Tesseract

Author: Chin

I know I talk about really shallow things (hello food, clothes, friends, hair loss treatment and the like) but every now and then, I also trance out over the metaphysical: the concept of wrinkles in the fabric of time, for instance.

Let’s see if I can explain this thing without bungling it up.

There are five dimensions: the first, line; the second, shape; and the third, space. The fourth is time; and when you place a thing – anything, be it an object or a person – within a continuum, you give it a history and a destiny. The fifth dimension – and this is where it gets interesting – is called a tesseract, often popularly called a hypercube.

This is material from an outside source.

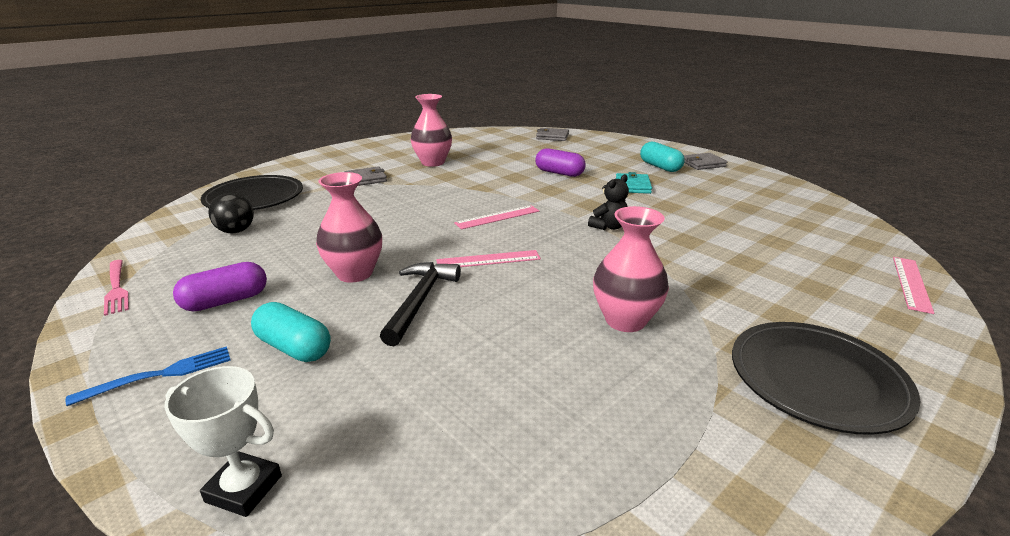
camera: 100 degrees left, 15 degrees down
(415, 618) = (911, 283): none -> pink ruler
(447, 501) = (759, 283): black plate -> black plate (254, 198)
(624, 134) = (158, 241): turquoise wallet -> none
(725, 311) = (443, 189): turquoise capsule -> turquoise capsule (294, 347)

In her novel A Wrinkle in Time, Madeline L’Engle had Meg Murry and her companions walk in and out of planets and dimensions using a tesseract. In the television series, Andromeda, tesseract generators can manipulate space, but must be used with caution because they interfere with time.

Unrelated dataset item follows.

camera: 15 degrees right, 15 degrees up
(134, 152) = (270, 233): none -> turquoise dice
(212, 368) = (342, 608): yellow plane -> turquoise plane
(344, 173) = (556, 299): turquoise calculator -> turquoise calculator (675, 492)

It’s a simple idea, really, and one that is breathtaking for precisely this reason. You select two points in the space-time continuum. You “fold” the line between them so that the points, rather than being at opposite ends, now touch each other. You cut a hole through the fold so that you can pass through. This hole is the tesseract, literally your wrinkle in the fabric of time.

Isn’t Physics beautiful?

One Response to “Tesseract”

  1. feyo Says:

    thank you for this visual. i always wondered how the hypercube worked after reading A Wrinkle in Time.